§ **Instruction**:
Go through the entries below and say how many lines hold the word "Wondershare". Nothing else is needed.

(Saved entries)
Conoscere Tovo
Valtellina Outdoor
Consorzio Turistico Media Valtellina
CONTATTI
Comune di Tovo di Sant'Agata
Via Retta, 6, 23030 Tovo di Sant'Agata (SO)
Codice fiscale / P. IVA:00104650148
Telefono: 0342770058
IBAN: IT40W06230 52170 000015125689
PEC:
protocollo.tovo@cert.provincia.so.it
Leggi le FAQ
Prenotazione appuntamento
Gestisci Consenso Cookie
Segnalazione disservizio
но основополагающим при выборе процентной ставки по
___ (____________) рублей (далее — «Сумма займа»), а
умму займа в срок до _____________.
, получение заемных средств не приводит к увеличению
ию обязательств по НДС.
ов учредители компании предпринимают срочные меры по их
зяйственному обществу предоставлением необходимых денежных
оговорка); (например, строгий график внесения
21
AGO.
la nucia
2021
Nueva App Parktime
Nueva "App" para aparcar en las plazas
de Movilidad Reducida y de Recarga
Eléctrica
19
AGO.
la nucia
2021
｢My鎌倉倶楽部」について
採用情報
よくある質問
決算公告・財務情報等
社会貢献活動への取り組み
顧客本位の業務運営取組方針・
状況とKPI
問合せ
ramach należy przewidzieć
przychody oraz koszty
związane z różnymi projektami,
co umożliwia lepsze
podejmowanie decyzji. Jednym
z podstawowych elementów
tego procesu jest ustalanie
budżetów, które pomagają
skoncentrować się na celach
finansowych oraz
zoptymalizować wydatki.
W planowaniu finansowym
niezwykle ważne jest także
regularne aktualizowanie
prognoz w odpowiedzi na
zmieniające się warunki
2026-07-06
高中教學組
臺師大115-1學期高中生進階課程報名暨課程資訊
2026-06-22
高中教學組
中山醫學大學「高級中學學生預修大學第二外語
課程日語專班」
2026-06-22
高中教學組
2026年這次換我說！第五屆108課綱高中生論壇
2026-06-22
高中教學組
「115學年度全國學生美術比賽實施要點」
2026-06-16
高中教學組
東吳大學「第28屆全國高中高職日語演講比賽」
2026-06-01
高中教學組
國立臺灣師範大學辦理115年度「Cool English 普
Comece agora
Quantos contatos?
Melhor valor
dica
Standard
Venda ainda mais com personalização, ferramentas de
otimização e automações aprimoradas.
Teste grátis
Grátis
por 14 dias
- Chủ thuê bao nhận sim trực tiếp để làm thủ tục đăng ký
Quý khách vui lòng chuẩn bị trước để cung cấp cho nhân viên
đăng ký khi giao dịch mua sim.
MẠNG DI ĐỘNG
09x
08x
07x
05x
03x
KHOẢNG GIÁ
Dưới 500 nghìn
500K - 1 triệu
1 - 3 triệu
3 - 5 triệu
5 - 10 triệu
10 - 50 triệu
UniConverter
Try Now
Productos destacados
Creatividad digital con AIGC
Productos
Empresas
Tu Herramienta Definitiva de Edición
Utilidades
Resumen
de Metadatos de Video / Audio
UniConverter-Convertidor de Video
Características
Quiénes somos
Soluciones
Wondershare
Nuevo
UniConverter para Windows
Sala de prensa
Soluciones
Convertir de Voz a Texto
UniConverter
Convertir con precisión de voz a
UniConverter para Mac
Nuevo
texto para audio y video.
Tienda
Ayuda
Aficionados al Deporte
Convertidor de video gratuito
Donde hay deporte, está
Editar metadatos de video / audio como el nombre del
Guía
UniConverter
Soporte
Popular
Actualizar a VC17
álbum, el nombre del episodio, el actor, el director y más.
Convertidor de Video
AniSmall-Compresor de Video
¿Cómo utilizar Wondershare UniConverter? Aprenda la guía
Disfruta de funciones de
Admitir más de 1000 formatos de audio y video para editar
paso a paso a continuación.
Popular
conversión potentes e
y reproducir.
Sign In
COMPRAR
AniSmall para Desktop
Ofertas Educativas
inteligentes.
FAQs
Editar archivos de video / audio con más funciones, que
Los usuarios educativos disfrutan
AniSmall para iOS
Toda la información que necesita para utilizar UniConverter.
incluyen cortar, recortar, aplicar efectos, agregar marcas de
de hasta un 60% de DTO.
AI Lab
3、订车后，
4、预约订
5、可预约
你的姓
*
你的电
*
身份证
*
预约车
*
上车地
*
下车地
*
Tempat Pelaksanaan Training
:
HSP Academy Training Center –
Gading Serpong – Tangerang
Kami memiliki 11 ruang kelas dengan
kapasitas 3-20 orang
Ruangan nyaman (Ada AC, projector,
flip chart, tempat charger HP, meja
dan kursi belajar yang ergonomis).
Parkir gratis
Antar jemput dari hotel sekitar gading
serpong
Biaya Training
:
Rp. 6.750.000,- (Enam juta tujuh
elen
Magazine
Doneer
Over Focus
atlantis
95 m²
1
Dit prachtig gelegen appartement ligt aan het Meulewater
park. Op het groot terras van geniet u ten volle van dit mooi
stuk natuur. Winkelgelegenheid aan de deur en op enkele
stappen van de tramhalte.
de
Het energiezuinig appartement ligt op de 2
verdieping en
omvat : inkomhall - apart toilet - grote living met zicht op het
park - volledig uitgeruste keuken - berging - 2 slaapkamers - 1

§ **Reply**:
2